Untuk bisa meyakinkan kepada generasi muda agar mau bertani,
perlu pendekatan baru dan harus ditangani secara serius dengan langkah-langkah
berikut ini.
Pertama,
mengubah paradigma yang semula bertani
identik dengan kemiskinan, menjadi bertani akan mendatangkan
kesejahteraan.
Kedua,
memberikan perhatian yang seksama kepada para innovator di bidang pertanian dengan
suntikan modal, bimbingan, kemudahan prasarana dan dukungan pemasarannya.
Ketiga,
mendorong sektor pertanian agar menjadi garda terdepan, lokomotif serta
sokoguru perekonomian nasional.
Keempat,
kampanye nasional untuk kembali bertani disertai penyuluhan yang sistematis dan
terarah sesuai potensi daerah masing-masing di seluruh Indonesia.
Kelima,
perlunya diberikan kesadaran nasional, bahwa lebih baik bertani di tanah-air “yang
subur kang sarwo tinandur, lan murah kang sarwo tinuku” yang perlu segera
digarap secara bersungguh-sungguh daripada hujan batu di negeri orang, banyak
yang dilecehkan dan menurunkan martabat sebagai bangsa.
Keenam,
penggalakan program keluarga berencana (KB) yang tepat sasaran agar terbangun
masyarakat yang sejahtera, sehat dan berkualitas.
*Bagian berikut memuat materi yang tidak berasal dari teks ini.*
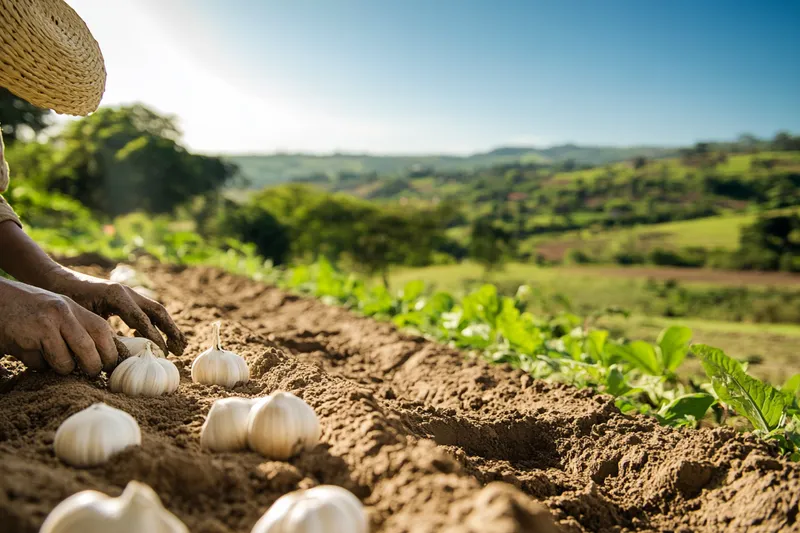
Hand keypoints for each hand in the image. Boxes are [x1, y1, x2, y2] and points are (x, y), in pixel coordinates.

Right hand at [0, 278, 127, 375]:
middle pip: (89, 349)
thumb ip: (77, 326)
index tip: (111, 366)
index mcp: (72, 307)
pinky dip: (38, 365)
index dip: (110, 351)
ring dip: (62, 369)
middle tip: (90, 373)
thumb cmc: (27, 310)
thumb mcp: (56, 310)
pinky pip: (41, 364)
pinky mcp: (27, 338)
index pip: (102, 330)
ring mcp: (44, 324)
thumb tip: (103, 354)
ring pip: (65, 362)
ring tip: (52, 360)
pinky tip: (29, 353)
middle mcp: (61, 313)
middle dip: (92, 367)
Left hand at [39, 266, 186, 355]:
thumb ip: (103, 334)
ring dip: (167, 328)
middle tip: (180, 349)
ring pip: (155, 311)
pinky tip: (152, 340)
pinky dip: (154, 325)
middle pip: (158, 311)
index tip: (164, 354)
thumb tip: (119, 356)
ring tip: (177, 346)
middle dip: (172, 330)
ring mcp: (128, 293)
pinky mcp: (124, 298)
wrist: (55, 280)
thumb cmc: (65, 300)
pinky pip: (146, 311)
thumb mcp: (83, 319)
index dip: (156, 338)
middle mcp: (128, 292)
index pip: (143, 321)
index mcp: (118, 296)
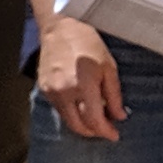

Dengan arah program KB
sebagai budaya hidup berbangsa dan bernegara, bahwa dua anak cukup, berupaya
menjauhi kemiskinan dengan keluarga kecil dan mementingkan pendidikan yang
setinggi-tingginya.
Ketujuh,
memahami dan menanggulangi sedini mungkin secara komprehensif dan terintegrasi
antar semua instansi dan lembaga terkait terhadap faktor hama dan bencana alam misalnya
banjir dan kekeringan.
Kedelapan,
terhadap produk pertanian yang sudah berhasil diekspor, harus dipertahankan dan
dikembangkan mutu serta perluasan pasarnya dengan melibatkan peran petani baru
sebanyak-banyaknya di seluruh pelosok tanah-air.